# Activity
The response should be the records below, repeated exactly, with each picture left out.

# Input material
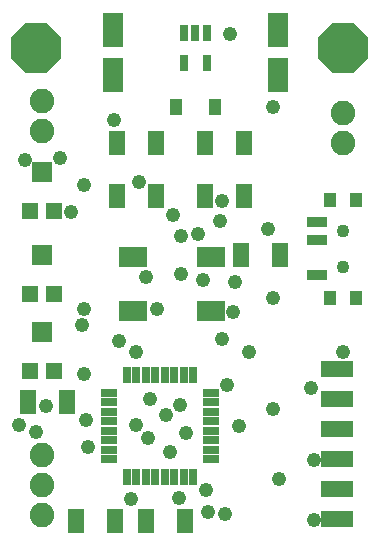
<source format=gts>
G75*
%MOIN*%
%OFA0B0*%
%FSLAX25Y25*%
%IPPOS*%
%LPD*%
%AMOC8*
5,1,8,0,0,1.08239X$1,22.5*
%
%ADD10R,0.05800X0.08300*%
%ADD11C,0.08200*%
%ADD12R,0.10800X0.05800*%
%ADD13R,0.09800X0.06800*%
%ADD14R,0.05800X0.03000*%
%ADD15R,0.03000X0.05800*%
%ADD16R,0.02965X0.05524*%
%ADD17R,0.07099X0.11800*%
%ADD18R,0.04383X0.05603*%
%ADD19R,0.03950X0.04737*%
%ADD20R,0.06706X0.03556*%
%ADD21C,0.04343*%
%ADD22R,0.06706X0.07099*%
%ADD23R,0.05524X0.05524*%
%ADD24C,0.04800*%
%ADD25OC8,0.16611*%
D10*
X0037954Y0012000D03*
X0050954Y0012000D03*
X0061576Y0012000D03*
X0074576Y0012000D03*
X0035206Y0051370D03*
X0022206Y0051370D03*
X0051734Y0120268D03*
X0064734Y0120268D03*
X0064734Y0137984D03*
X0051734Y0137984D03*
X0081261Y0137984D03*
X0094261Y0137984D03*
X0094261Y0120268D03*
X0081261Y0120268D03*
X0093072Y0100583D03*
X0106072Y0100583D03*
D11*
X0026737Y0013969D03*
X0026737Y0023969D03*
X0026737Y0033969D03*
X0026737Y0141921D03*
X0026737Y0151921D03*
X0127131Y0147984D03*
X0127131Y0137984D03*
D12*
X0125163Y0062591D03*
X0125163Y0052591D03*
X0125163Y0042591D03*
X0125163Y0032591D03*
X0125163Y0022591D03*
X0125163Y0012591D03*
D13*
X0083045Y0081740D03*
X0083045Y0099740D03*
X0057045Y0099740D03*
X0057045Y0081740D03*
D14*
X0049208Y0054520D03*
X0049208Y0051370D03*
X0049208Y0048220D03*
X0049208Y0045071D03*
X0049208Y0041921D03*
X0049208Y0038772D03*
X0049208Y0035622D03*
X0049208Y0032472D03*
X0083008Y0032472D03*
X0083008Y0035622D03*
X0083008Y0038772D03*
X0083008Y0041921D03*
X0083008Y0045071D03*
X0083008Y0048220D03*
X0083008Y0051370D03*
X0083008Y0054520D03*
D15*
X0077131Y0060396D03*
X0073982Y0060396D03*
X0070832Y0060396D03*
X0067682Y0060396D03*
X0064533Y0060396D03*
X0061383Y0060396D03*
X0058234Y0060396D03*
X0055084Y0060396D03*
X0055084Y0026596D03*
X0058234Y0026596D03*
X0061383Y0026596D03*
X0064533Y0026596D03*
X0067682Y0026596D03*
X0070832Y0026596D03*
X0073982Y0026596D03*
X0077131Y0026596D03*
D16*
X0074178Y0164362D03*
X0081659Y0164362D03*
X0081659Y0174598D03*
X0077919Y0174598D03*
X0074178Y0174598D03*
D17*
X0050360Y0175386D03*
X0050360Y0160449D03*
X0105478Y0160449D03*
X0105478Y0175386D03*
D18*
X0084365Y0149795D03*
X0071472Y0149795D03*
D19*
X0122800Y0118890D03*
X0131462Y0118890D03*
X0131462Y0086213D03*
X0122800Y0086213D03*
D20*
X0118273Y0093693D03*
X0118273Y0105504D03*
X0118273Y0111409D03*
D21*
X0127131Y0108457D03*
X0127131Y0096646D03*
D22*
X0026737Y0100583D03*
X0026737Y0074992D03*
X0026737Y0128142D03*
D23*
X0022800Y0115051D03*
X0030675Y0115051D03*
X0030675Y0087492D03*
X0022800Y0087492D03*
X0022800Y0061902D03*
X0030675Y0061902D03*
D24*
X0040858Y0060826D03*
X0052389Y0071794D03*
X0057958Y0068194D03*
X0065158Y0082426D03*
X0061558Y0093226D03*
X0073258Y0094126D03*
X0080458Y0092326D03*
X0091258Y0091426D03*
X0090358Y0081526D03*
X0086758Y0072526D03*
X0095758Y0068026D03*
X0088558Y0057226D03*
X0092552Y0043613D03*
X0103858Y0049126D03*
X0116458Y0056326D03*
X0127258Y0068026D03*
X0103858Y0086026D03*
X0102058Y0109313D03*
X0086252Y0111845D03*
X0086758Y0118426D03*
X0078658Y0107626D03*
X0073258Y0106726D03*
X0070558Y0113926D03*
X0059026Y0124726D03*
X0040858Y0123826D03*
X0036358Y0114826D03*
X0032758Y0132826D03*
X0021058Y0132037D03*
X0050758Y0145426D03*
X0089458Y0174226D03*
X0103858Y0149926D03*
X0040858Y0082426D03*
X0039958Y0077026D03*
X0062626Y0052557D03*
X0068084Y0047157D03*
X0072921Y0050589D03*
X0074889Y0041026D03*
X0069489Y0034782D03*
X0062121Y0039394D03*
X0057958Y0043726D03*
X0041589Y0045526D03*
X0041983Y0036583D03*
X0028258Y0050026D03*
X0024715Y0041363D03*
X0019089Y0043726D03*
X0056326Y0019032D03*
X0072358Y0019426D03*
X0081358Y0022126D03*
X0082258Y0014926D03*
X0087658Y0014026D03*
X0105658Y0025726D03*
X0117358Y0032026D03*
X0117358Y0012226D03*
D25*
X0127131Y0169480D03*
X0024769Y0169480D03*
M02*

</source>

# Exercise output
<source format=gts>
G75*
%MOIN*%
%OFA0B0*%
%FSLAX25Y25*%
%IPPOS*%
%LPD*%
%AMOC8*
5,1,8,0,0,1.08239X$1,22.5*
%
%ADD10R,0.05800X0.08300*%
%ADD11C,0.08200*%
%ADD12R,0.10800X0.05800*%
%ADD13R,0.09800X0.06800*%
%ADD14R,0.05800X0.03000*%
%ADD15R,0.03000X0.05800*%
%ADD16R,0.02965X0.05524*%
%ADD17R,0.07099X0.11800*%
%ADD18R,0.04383X0.05603*%
%ADD19R,0.03950X0.04737*%
%ADD20R,0.06706X0.03556*%
%ADD21C,0.04343*%
%ADD22R,0.06706X0.07099*%
%ADD23R,0.05524X0.05524*%
%ADD24C,0.04800*%
%ADD25OC8,0.16611*%
D10*
X0037954Y0012000D03*
X0050954Y0012000D03*
X0061576Y0012000D03*
X0074576Y0012000D03*
X0035206Y0051370D03*
X0022206Y0051370D03*
X0051734Y0120268D03*
X0064734Y0120268D03*
X0064734Y0137984D03*
X0051734Y0137984D03*
X0081261Y0137984D03*
X0094261Y0137984D03*
X0094261Y0120268D03*
X0081261Y0120268D03*
X0093072Y0100583D03*
X0106072Y0100583D03*
D11*
X0026737Y0013969D03*
X0026737Y0023969D03*
X0026737Y0033969D03*
X0026737Y0141921D03*
X0026737Y0151921D03*
X0127131Y0147984D03*
X0127131Y0137984D03*
D12*
X0125163Y0062591D03*
X0125163Y0052591D03*
X0125163Y0042591D03*
X0125163Y0032591D03*
X0125163Y0022591D03*
X0125163Y0012591D03*
D13*
X0083045Y0081740D03*
X0083045Y0099740D03*
X0057045Y0099740D03*
X0057045Y0081740D03*
D14*
X0049208Y0054520D03*
X0049208Y0051370D03*
X0049208Y0048220D03*
X0049208Y0045071D03*
X0049208Y0041921D03*
X0049208Y0038772D03*
X0049208Y0035622D03*
X0049208Y0032472D03*
X0083008Y0032472D03*
X0083008Y0035622D03*
X0083008Y0038772D03*
X0083008Y0041921D03*
X0083008Y0045071D03*
X0083008Y0048220D03*
X0083008Y0051370D03*
X0083008Y0054520D03*
D15*
X0077131Y0060396D03*
X0073982Y0060396D03*
X0070832Y0060396D03*
X0067682Y0060396D03*
X0064533Y0060396D03*
X0061383Y0060396D03*
X0058234Y0060396D03*
X0055084Y0060396D03*
X0055084Y0026596D03*
X0058234Y0026596D03*
X0061383Y0026596D03*
X0064533Y0026596D03*
X0067682Y0026596D03*
X0070832Y0026596D03*
X0073982Y0026596D03*
X0077131Y0026596D03*
D16*
X0074178Y0164362D03*
X0081659Y0164362D03*
X0081659Y0174598D03*
X0077919Y0174598D03*
X0074178Y0174598D03*
D17*
X0050360Y0175386D03*
X0050360Y0160449D03*
X0105478Y0160449D03*
X0105478Y0175386D03*
D18*
X0084365Y0149795D03*
X0071472Y0149795D03*
D19*
X0122800Y0118890D03*
X0131462Y0118890D03*
X0131462Y0086213D03*
X0122800Y0086213D03*
D20*
X0118273Y0093693D03*
X0118273Y0105504D03*
X0118273Y0111409D03*
D21*
X0127131Y0108457D03*
X0127131Y0096646D03*
D22*
X0026737Y0100583D03*
X0026737Y0074992D03*
X0026737Y0128142D03*
D23*
X0022800Y0115051D03*
X0030675Y0115051D03*
X0030675Y0087492D03*
X0022800Y0087492D03*
X0022800Y0061902D03*
X0030675Y0061902D03*
D24*
X0040858Y0060826D03*
X0052389Y0071794D03*
X0057958Y0068194D03*
X0065158Y0082426D03*
X0061558Y0093226D03*
X0073258Y0094126D03*
X0080458Y0092326D03*
X0091258Y0091426D03*
X0090358Y0081526D03*
X0086758Y0072526D03*
X0095758Y0068026D03*
X0088558Y0057226D03*
X0092552Y0043613D03*
X0103858Y0049126D03*
X0116458Y0056326D03*
X0127258Y0068026D03*
X0103858Y0086026D03*
X0102058Y0109313D03*
X0086252Y0111845D03*
X0086758Y0118426D03*
X0078658Y0107626D03*
X0073258Y0106726D03*
X0070558Y0113926D03*
X0059026Y0124726D03*
X0040858Y0123826D03*
X0036358Y0114826D03*
X0032758Y0132826D03*
X0021058Y0132037D03*
X0050758Y0145426D03*
X0089458Y0174226D03*
X0103858Y0149926D03*
X0040858Y0082426D03*
X0039958Y0077026D03*
X0062626Y0052557D03*
X0068084Y0047157D03*
X0072921Y0050589D03*
X0074889Y0041026D03*
X0069489Y0034782D03*
X0062121Y0039394D03*
X0057958Y0043726D03*
X0041589Y0045526D03*
X0041983Y0036583D03*
X0028258Y0050026D03*
X0024715Y0041363D03*
X0019089Y0043726D03*
X0056326Y0019032D03*
X0072358Y0019426D03*
X0081358Y0022126D03*
X0082258Y0014926D03*
X0087658Y0014026D03*
X0105658Y0025726D03*
X0117358Y0032026D03*
X0117358Y0012226D03*
D25*
X0127131Y0169480D03*
X0024769Y0169480D03*
M02*

</source>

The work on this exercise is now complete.